I would love to talk more about this broadcast, because I think the topic is infinitely interesting as a didactic tool for a society that was so unquestioning that they believed this alien invasion was happening, but here’s the point I was driving towards: a mere 20 years later, America shot people into space. This was due, in no small part, to Dr. Robert H. Goddard, who admitted that War of the Worlds “spurred his interest in planetary discovery... and filled [him] with a sense of purpose.” Science fiction has the power to inspire science FACT. And the science in Jurassic Park must have done something right, because we are getting another sequel 20 years later.

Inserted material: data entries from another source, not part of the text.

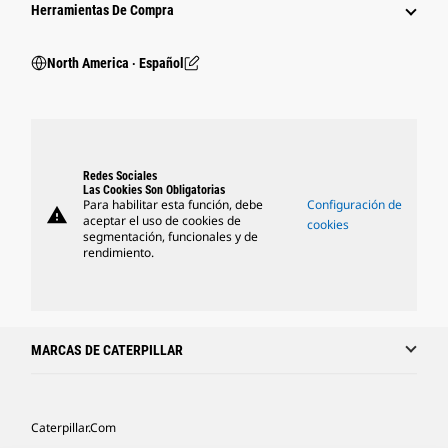
Herramientas De Compra
North America ‧ Español
Redes Sociales
Las Cookies Son Obligatorias
Para habilitar esta función, debe
Configuración de
warning
aceptar el uso de cookies de
cookies
segmentación, funcionales y de
rendimiento.
MARCAS DE CATERPILLAR
Caterpillar.com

Ah, but nothing good is without its flaws...
Cons:
- For a movie about the danger of trying to play god, the destructive force of their creation is surprisingly small. By the end of the movie, you might think to yourself, “Woo! That was close. Glad they made it off the island!” and maybe “Everything is awesome now! Back to normal; business as usual!” Now, I know there are sequels, and maybe some day I’ll review those, but the question I found myself asking at the end was this: if the raptors are capable of learning (as demonstrated by the fact that they figured out how to open doors, which is a pretty big leap for an animal that works on pure instinct), could they not learn how to swim? I mean, really, all that separates them from the world at large is water. And that’s just the velociraptors. Imagine what some of the bigger dinosaurs are capable of? I mean, their lungs are like giant buoys. I mean, I get it- the island is ruined, and tons of money was wasted (though, arguably, you could say it was well spent, since, you know, the rich dude survived), but what did the dinosaurs do besides kill a handful of people? This is due, for the most part, to its PG-13 rating. The fucking MPAA: ruining shit for the entirety of their existence.
Nothing subliminal here.
- I’m really, really pissed that Samuel L. Jackson got so little screen time. Look, I don’t want to be that guy- Sam Jackson is pretty much universally beloved, and by the time he was cast in this movie, he was not quite the household name he is today. That said, he is a perfect addition to almost everything he gets added to. Quick, name three movies he was in that he sucked in. Go on, I’ll wait... oh, you can’t? It’s because he shines in everything. Jurassic Park is no exception, but what the hell happened? One minute, he is a cranky, chain smoking park manager with a serious disdain for Newman, and the next he’s just... an arm? That’s an awfully long distance between A and B. So what happened? PG-13 happened. In the book, there’s a lot more work on Jackson’s part trying to get the park back up and running; more chain smoking, more cranky, more loud complaining- more stuff Jackson was created to do. I totally get that he was a prime candidate to be murdered by dinosaurs operating on instinct, but I’d have liked to see him put up a fight, or at least hear a one-liner before he went.
Since he, you know, seems to excel at them.
Anyway, this movie was pretty good; there was a pretty cool sense of wonder that comes with the discovery of dinosaurs, Laura Dern is smoking hot in this, and Jeff Goldblum dresses like he is going to be in an Aerosmith video. It’s a whole lot of 90′s, a whole lot of Sci-Fi, and a whole lot of fun. I give this bad boy a B+.